Hi again – it is Alessandro, your friendly neighbourhood ceramic specialist.
In the last few weeks, I have been busy re-firing some archaeological ceramics in a furnace at the Department of Geography, University of Cambridge. You might ask “Why do you put ancient pottery in an oven?” Although it is a relatively relaxing activity, there are reasons why we undertake the study of ancient pyro-technologies (from Greek πυρ, pyr, fire).
In the process of producing pottery, the firing stage – and in particular temperatures and structures used – give us important insights into technologies and manufacturing techniques. The sequence of actions that transform clay objects into durable ceramics is one of the crucial stages of ceramic production, and it is possibly the most dramatic. There are a number of approaches that can be used to understand ancient pyro-technologies, ranging from experimental archaeology to analytical techniques. In the photos below, you can see my co-supervisor Patrick Quinn and I doing some experimental archaeology to reconstruct the firing process, including digging out clay, making a kiln, and then carrying out a firing.
For this blog post I will answer some frequent questions that friends and colleagues have recently asked me.
“What to do you mean by firing technologies?” Pottery, firing structures and fuel are all equally important elements in the firing stage. Ancient potters possessed the exact knowledge and skills to combine these elements, along with a very specific understanding of the degree of oxygen (or firing atmosphere) and of firing temperatures (or heating rate) necessary to produce the finished product that they wanted. Knowledge of local environments and seasonal climatic variability was also crucial. After the preliminary work of collecting raw materials and then forming clay objects, including vessels, the ceramic production process culminated with the firing stage. Controlling firing temperatures and other aspects of the firing process is not a simple process. Making mistakes in firing could have resulted in disastrous breakage of vessels, and the unsuccessful end of potentially weeks of hard work.
“How do you pinpoint the exact firing temperature?” Clays and minerals in general transform when exposed to different temperatures, and we are able to observe such variations. Fragments or powder samples collected from ancient vessels can be analysed to understand their mineralogical composition and molecular structure (or molecules absorb frequencies and crystal structure) using methods such as FTIR (which stands for Fourier Transform InfraRed spectroscopy), XRD (X-Ray Diffraction) and SEM (Scanning Electron Microscopy). In order to work out how and what temperatures affect the structure of ceramic materials I have fired raw clays and re-fired archaeological samples at different temperatures. FTIR and XRD analysis have then been carried out following the re-firing process.

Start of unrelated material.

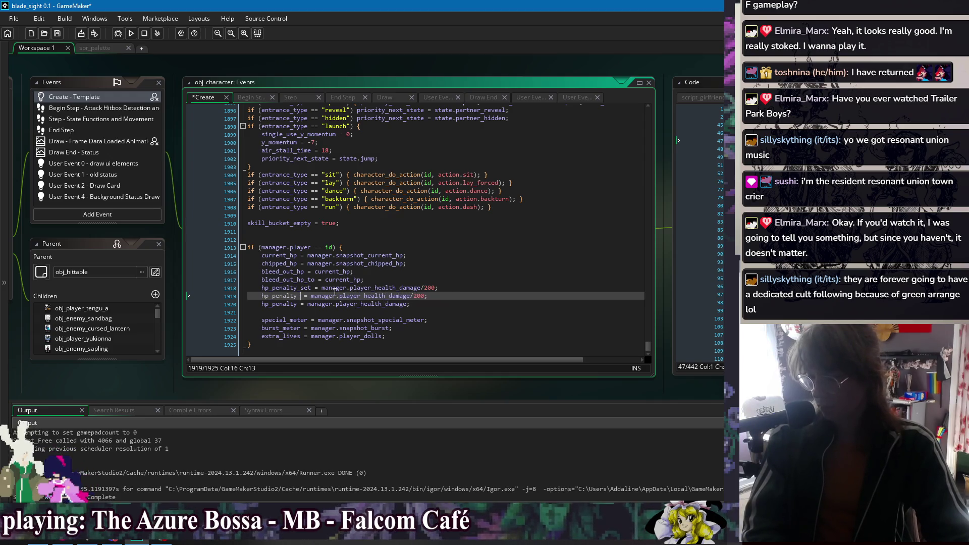
{"action": "key", "text": "BackSpace"}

The images below show an experimental firing of pottery on the left, and on the right you can see the crucibles that we used to re-fire powder samples of ancient ceramics at the Department of Geography, University of Cambridge.
“What do we know about Indus firing technologies?” We know that different types of kilns were in use concurrently at Indus medium and large-scale settlements (e.g. Mehrgarh, Nausharo, Harappa, and Mohenjo-daro), including “open-air” firing places, single-chamber kilns, and double-chamber updraft kilns. However, there is much that we still need to understand about Indus pyro-technologies – particularly fuels and firing temperatures. Dr Carla Lancelotti did her PhD research on Indus fuels here in Cambridge, including analysis of samples from some Land, Water and Settlement project sites. As part of my research, I aim to understand the whole production sequence of Indus vessels, from raw material collections to firing stage and beyond. Analysis of the pottery itself is showing the long-term use of some technologies, and we now hope to work out whether different firing temperatures were used to produce pottery of different shapes, colours, consistencies and function.
“But why is it important?” As mentioned in previous blog posts, our priority is not just to understand how things were done in the past, but to observe social and cultural behaviors. We want to comprehend how ancient communities and craftspeople saw, perceived and engaged the world, and pottery firing is an important component of that. As Olivier Gosselain (1992) has said, “we want to understand the reasons that motivate the artisans into choosing a particular firing technique” – this will also allow us to observe how skills and knowledge transformed and were transmitted over time, and the degree of regional interaction between communities, including possible technological exchanges.